Chapitre 3 : L'Homoncule.


  C'était un bâtard comme son chien, né d'un accouplement de disgrâce. Ils s'étaient trouvés l'un l'autre au détour d'une ruelle entre deux immondices, ils jappaient de la même manière pour compenser en volume sonore ce qui leur avait été ôté en taille et en élégance. Paria depuis toujours, il s'était raccroché dans un déni d'amertume à cette interdépendance, grotesque simili d'amitié. Être courtaud et boulu, la disproportion de ses traits tant physiques que moraux le rendait objectivement laid ce qui eut pour conséquence une répudiation totale depuis l'enfance. Il portait dans son ossature trapue et massive le poids et la densité de toutes les émotions et sensations éprouvées mais non extériorisées durant toute sa solitaire existence; véritable séborrhée, elles transpiraient, perlaient et gouttaient de chacun de ses pores. C'était à présent cela qui éloignait les autres. Les gens fuyaient cette boule gluante d'énergies vicieuses et vertueuses, ricochant dans la ville, incontrôlable et incontrôlée, prête à exploser dans un chaos de passions trop longtemps enchaînées, muselées, différées, méprisées.
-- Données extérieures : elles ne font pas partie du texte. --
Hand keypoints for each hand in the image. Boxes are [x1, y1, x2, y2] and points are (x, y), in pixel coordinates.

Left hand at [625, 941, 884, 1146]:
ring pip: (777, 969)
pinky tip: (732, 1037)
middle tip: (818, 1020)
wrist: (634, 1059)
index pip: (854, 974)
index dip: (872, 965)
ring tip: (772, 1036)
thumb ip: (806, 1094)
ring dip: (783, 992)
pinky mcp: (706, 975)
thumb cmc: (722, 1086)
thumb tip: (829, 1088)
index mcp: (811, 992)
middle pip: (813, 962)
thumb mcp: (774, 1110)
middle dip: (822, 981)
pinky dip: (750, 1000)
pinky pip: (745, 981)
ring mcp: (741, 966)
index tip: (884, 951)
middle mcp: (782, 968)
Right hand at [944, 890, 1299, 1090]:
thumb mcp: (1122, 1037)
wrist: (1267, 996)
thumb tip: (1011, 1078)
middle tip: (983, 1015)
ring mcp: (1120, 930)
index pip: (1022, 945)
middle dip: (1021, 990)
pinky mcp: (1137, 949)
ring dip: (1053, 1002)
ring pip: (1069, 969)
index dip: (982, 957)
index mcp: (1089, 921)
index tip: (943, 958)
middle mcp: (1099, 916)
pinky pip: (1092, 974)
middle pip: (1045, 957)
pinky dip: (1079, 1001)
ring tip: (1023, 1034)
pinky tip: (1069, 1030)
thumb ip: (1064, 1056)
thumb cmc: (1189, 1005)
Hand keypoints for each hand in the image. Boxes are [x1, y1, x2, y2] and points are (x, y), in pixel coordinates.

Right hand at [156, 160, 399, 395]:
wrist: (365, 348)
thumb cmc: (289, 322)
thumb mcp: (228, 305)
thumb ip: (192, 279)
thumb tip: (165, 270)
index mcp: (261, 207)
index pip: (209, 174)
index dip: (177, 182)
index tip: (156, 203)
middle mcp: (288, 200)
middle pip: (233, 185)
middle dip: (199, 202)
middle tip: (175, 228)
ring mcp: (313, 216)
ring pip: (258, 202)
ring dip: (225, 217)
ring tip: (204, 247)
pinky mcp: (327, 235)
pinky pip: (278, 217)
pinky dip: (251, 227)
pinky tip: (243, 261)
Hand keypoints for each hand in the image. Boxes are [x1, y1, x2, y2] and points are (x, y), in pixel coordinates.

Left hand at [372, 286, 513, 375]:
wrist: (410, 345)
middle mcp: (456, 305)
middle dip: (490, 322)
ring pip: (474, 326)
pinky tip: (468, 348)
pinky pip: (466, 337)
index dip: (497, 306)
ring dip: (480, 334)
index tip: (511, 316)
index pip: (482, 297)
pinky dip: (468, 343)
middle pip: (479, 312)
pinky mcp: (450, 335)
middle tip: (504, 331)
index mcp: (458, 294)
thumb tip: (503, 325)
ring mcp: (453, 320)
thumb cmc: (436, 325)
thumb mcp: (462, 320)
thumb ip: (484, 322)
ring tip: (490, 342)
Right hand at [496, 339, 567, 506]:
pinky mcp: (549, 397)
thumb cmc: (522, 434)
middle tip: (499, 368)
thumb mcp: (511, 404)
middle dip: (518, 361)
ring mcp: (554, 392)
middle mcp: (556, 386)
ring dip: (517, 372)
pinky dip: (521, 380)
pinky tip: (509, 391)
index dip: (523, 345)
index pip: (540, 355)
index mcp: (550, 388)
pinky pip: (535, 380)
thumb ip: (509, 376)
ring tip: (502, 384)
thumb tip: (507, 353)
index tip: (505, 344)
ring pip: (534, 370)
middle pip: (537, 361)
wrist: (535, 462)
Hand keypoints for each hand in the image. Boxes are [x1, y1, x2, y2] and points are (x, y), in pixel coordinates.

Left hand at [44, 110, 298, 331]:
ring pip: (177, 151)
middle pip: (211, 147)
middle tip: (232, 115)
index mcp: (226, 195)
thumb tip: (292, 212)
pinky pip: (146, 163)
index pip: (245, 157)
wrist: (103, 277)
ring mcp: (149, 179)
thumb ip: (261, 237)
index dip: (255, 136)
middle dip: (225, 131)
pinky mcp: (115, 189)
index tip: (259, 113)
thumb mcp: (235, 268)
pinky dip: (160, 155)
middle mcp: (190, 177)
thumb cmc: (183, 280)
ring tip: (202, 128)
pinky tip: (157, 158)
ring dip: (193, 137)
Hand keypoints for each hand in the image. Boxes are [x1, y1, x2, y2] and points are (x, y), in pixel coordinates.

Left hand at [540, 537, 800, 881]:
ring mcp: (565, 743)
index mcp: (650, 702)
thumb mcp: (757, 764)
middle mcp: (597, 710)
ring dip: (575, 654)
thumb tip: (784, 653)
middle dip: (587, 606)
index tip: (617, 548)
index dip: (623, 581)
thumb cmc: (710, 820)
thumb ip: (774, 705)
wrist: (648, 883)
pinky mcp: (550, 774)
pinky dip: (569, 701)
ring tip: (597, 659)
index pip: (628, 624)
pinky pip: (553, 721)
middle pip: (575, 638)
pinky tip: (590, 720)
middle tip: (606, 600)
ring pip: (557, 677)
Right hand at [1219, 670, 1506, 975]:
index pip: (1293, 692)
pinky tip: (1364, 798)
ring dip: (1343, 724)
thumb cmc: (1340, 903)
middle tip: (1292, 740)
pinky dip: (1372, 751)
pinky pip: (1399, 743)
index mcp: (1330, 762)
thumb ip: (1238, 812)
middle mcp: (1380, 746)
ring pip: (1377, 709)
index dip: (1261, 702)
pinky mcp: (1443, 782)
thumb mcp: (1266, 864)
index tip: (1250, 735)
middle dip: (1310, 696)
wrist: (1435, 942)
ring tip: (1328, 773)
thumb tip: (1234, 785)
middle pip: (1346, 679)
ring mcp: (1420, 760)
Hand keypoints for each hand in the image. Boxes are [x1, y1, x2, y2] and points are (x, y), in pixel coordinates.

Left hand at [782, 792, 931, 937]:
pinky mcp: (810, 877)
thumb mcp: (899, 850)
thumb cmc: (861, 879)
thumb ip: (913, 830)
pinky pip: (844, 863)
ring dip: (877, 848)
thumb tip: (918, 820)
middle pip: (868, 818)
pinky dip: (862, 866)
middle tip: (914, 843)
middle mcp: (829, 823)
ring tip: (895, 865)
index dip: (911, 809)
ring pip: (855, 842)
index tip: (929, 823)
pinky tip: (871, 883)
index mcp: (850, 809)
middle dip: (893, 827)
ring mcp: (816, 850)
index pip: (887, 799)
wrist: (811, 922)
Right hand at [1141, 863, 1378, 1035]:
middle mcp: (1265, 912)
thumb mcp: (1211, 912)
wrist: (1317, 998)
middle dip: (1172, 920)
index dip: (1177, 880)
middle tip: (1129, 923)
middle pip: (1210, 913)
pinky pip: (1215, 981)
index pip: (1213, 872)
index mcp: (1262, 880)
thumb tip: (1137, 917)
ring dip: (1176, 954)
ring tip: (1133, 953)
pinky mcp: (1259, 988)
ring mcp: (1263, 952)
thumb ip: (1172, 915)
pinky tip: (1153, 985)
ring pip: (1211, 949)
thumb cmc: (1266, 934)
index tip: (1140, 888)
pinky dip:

Il vivait au désespoir dans une confusion entre nécessité, besoin, utilité, envie et avidité. Un simple "Bonjour!" de courtoisie le faisait se trémousser de plaisir, excitait sa spermatorrhée; bave aux lèvres et à l'entrejambe, il répondait au zénith de son bonheur . Une petite impolitesse le transformait en un monstre de violence, yeux s'injectés de sang, nuque et mâchoire serrée jusqu'à la dislocation, poings dégainés prêts à l'assaut. D'aucuns le qualifiaient d'excessif excédant aliéné, il était de l'engeance engendrée par l'intolérante ville, une créature primaire à l'état brut soumise à ses pulsions et instincts, un fieffé fiévreux non polissé, partant, monstrueux et bestial pour la classe institutionnalisée. Aussi, ne restait-il jamais trop longtemps dans la même zone, conscient de son étrangeté, l'homoncule anticipait le jugement définitif, le mépris, le dégoût, le dédain qui gagnaient vite son voisinage . Lui et son chien avaient depuis peu élu domicile face à une boulangerie dans le dernier recoin de la ville, inexploré encore, où il pouvait, une dernière fois, essayer de se fondre, sans trop de heurts. C'était trop espérer.

    La seule fenêtre de l'appartement ouvrait son horizon en contrebas sur l'intérieur d'un café, un vieux bouge devenu refuge à vermine alcoolisée, alcoolique, alcoolisante et alcooluisante; ainsi que sur la boulangerie. Celle-ci se muait en présence de l'une des boulangères, en un jardin de délices pornographiques. Elles étaient trois à se relayer : deux vieilles harpies fripées et distendues, causes de troubles nauséeux et gastriques, puis il y avait cette jeunette, fraîche, laiteuse, lascive, voluptueuse, chaste et vierge, selon les conclusions qu'il avait tirées après scrupuleuse analyse de l'étroitesse et de la courbure de ses hanches. Aussi, lorsqu'elle était de corvée, passait-il de longues journées de labeur à embuer la vitre de son souffle d'ardeur lubrique, tandis qu'il frottait avec fureur et acharnement son appendice pelvien contre le mur, la ceinture délibérément libérée, répandant tout son foutre sur le sol, foutre que le chien, excité par l'odeur de sexe, lapait à grandes lampées communiant, lui-aussi en érection, avec son maître.  La posséder réellement, la saisir, la pénétrer, la goûter, la sucer, le lycanthrope ne s'attardait guère sur cette chimère, il l'effraierait à n'en pas douter, il était plus raisonnable et sensé de rester dans son antre, il avait appris de ses erreurs et puis il venait juste d'aménager, ce serait précipiter son exil.

    Parfois il la voyait entrer dans le troquet, elle ne buvait pas. Elle s'asseyait dans un coin et observait. L'homoncule cessait alors tout fantasme, prenait un petit tabouret qu'il plaçait prés de la fenêtre et la fixait, songeur et incrédule. Si elle était capable de côtoyer la vermine, peut-être ne le fuirait-elle pas après tout.

- Tu es une bête !

- Je ne suis que trop humain.

    Il se résolut à descendre de son aire et à fondre pour de bon sur sa proie.